Maintenance of profile matchings in knowledge bases

Authors Jorge Martínez Gil
Lorena Paoletti
Gábor Rácz
Attila Sali
Klaus-Dieter Schewe
Editors
Title Maintenance of profile matchings in knowledge bases
Booktitle Model and Data Engineering - Proc. MEDI 2016
Type in proceedings
Publisher Springer
Series Lecture Notes in Computer Science
Volume 9893
ISBN 978-3-319-45546-4
DOI 10.1007/978-3-319-45547-1_11
Month September
Year 2016
Pages 132-141
SCCH ID# 1659
Abstract

A profile describes a set of properties, e.g. a set of skills a person may have or a set of skills required for a particular job. Profile matching aims to determine how well a given profile fits to a requested profile. Profiles can be defined by filters in a lattice of concepts derived from a knowledge base that is grounded in description logic, and matching can be realized by assigning values in [0,1] to pairs of such filters: the higher the matching value the better is the _t.
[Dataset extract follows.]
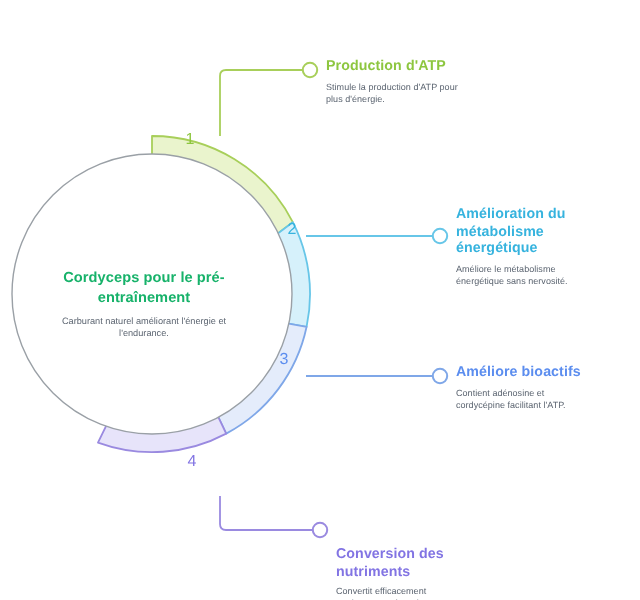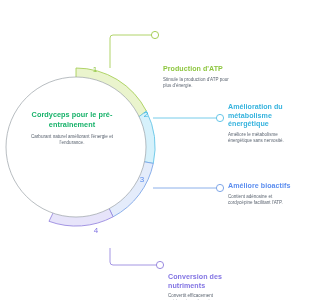"Production d'ATP" div.callout { margin-top: 36px -> none }
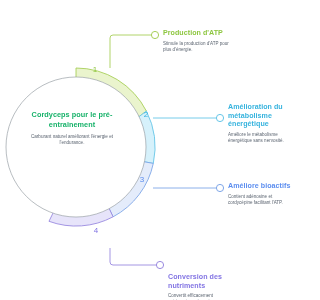"Cordyceps pour le pré-entraînement" .center-block { top: 110px -> 134px }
In this paper the problem is investigated, whether given a set of filters together with matching values determined by some human expert a matching measure can be determined such that the computed matching values preserve the rankings given by the expert. In the paper plausibility constraints for the values given by an expert are formulated. If these plausibility constraints are satisfied, the problem of determining a ranking-preserving matching measure can be solved.